Mais en imposant à 2% leur patrimoine, ces recettes fiscales pourraient septupler pour atteindre 42,3 milliards de dollars (40 milliards d’euros) annuels en Europe – un terme qui englobe ici les 27 Etats membres de l’Union européenne, le Royaume-Uni et certains pays d’Europe de l’Est non membres de l’UE.

A l’échelle mondiale, les revenus annuels atteindraient 214 milliards de dollars (plus de 200 milliards d’euros).

Le prix Nobel d’économie Joseph Stiglitz, qui a préfacé le rapport de l’Observatoire, souligne que ces abondantes recettes « sont indispensables à nos sociétés (…) à l’heure où les gouvernements doivent consentir des investissements essentiels dans l’éducation, la santé, les infrastructures et la technologie. »

Pour financer une autre priorité, la transition écologique, l’économiste Jean Pisani-Ferry et l’inspectrice générale des Finances Selma Mahfouz avaient eux aussi suggéré en mai d’introduire une taxation exceptionnelle sur le patrimoine financier des Français les plus aisés. 
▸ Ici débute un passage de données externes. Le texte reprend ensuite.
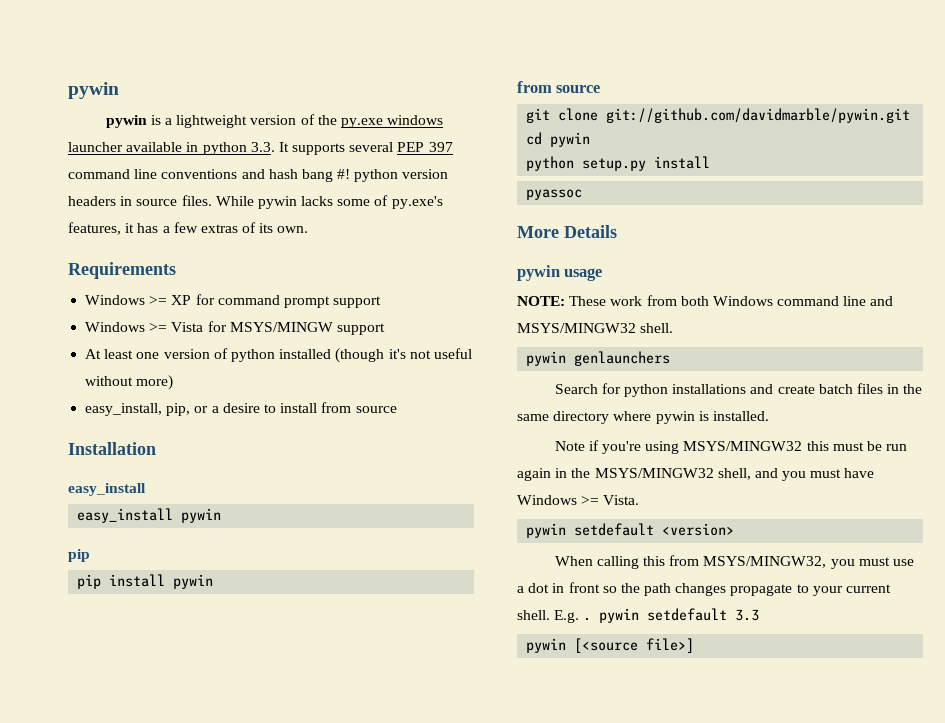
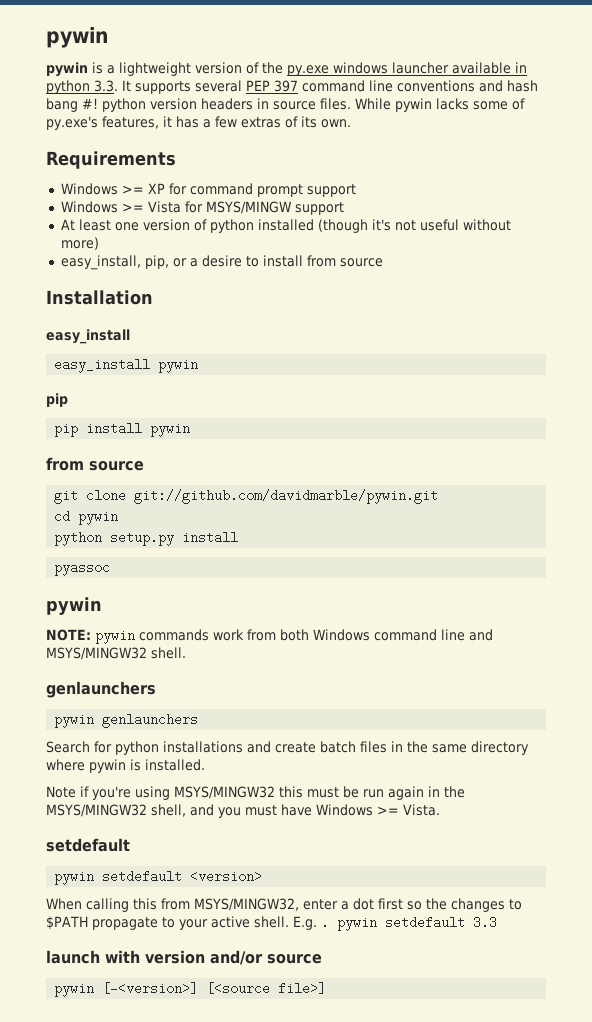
[517,225,617,238] [517,265,603,281] // More Details // pywin usage -> [46,597,102,615] // pywin
[569,296,607,306] These -> [95,629,209,644] pywin commands
(674, 328) none -> [46,681,156,698] // genlaunchers
(640, 500) none -> [46,838,130,852] // setdefault
[830,557,914,569] [517,582,727,596] you must use a dot in front so the path changes -> [303,898,522,912] [46,916,88,930] enter a dot first so the changes to $PATH
[846,584,892,593] current -> [210,916,250,928] active
[526,638,567,653] // pywin -> [46,950,322,965] [54,982,199,997] // launch with version and/or source // pywin [-<version>]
Une piste à l’époque fermement écartée par le ministre de l’Economie et des Finances Bruno Le Maire. Depuis, le ministre délégué aux Comptes publics Thomas Cazenave a dit vouloir créer un « groupe de travail transpartisan » pour réfléchir à l’imposition internationale des particuliers.

Mais le gouvernement français écarte toujours toute nouvelle taxe nationale sur le patrimoine des plus fortunés, jugeant qu’un tel prélèvement doit se décider au niveau européen ou international. Quand bien même une taxe mondiale verrait le jour, le combat ne serait pas encore gagné, avertit l’Observatoire européen de la fiscalité.

Depuis l’accord de 2021 à l’OCDE, l’impôt minimum mondial sur les sociétés a été « considérablement affaibli », jugent les chercheurs.

L’accord négocié à l’OCDE contient, en effet, une dérogation qui permet aux entreprises d’exclure une partie de leurs actifs et de leur masse salariale de l’assiette de l’impôt. Leur taux d’imposition réel chute donc nettement en dessous des 15% théoriquement prévus.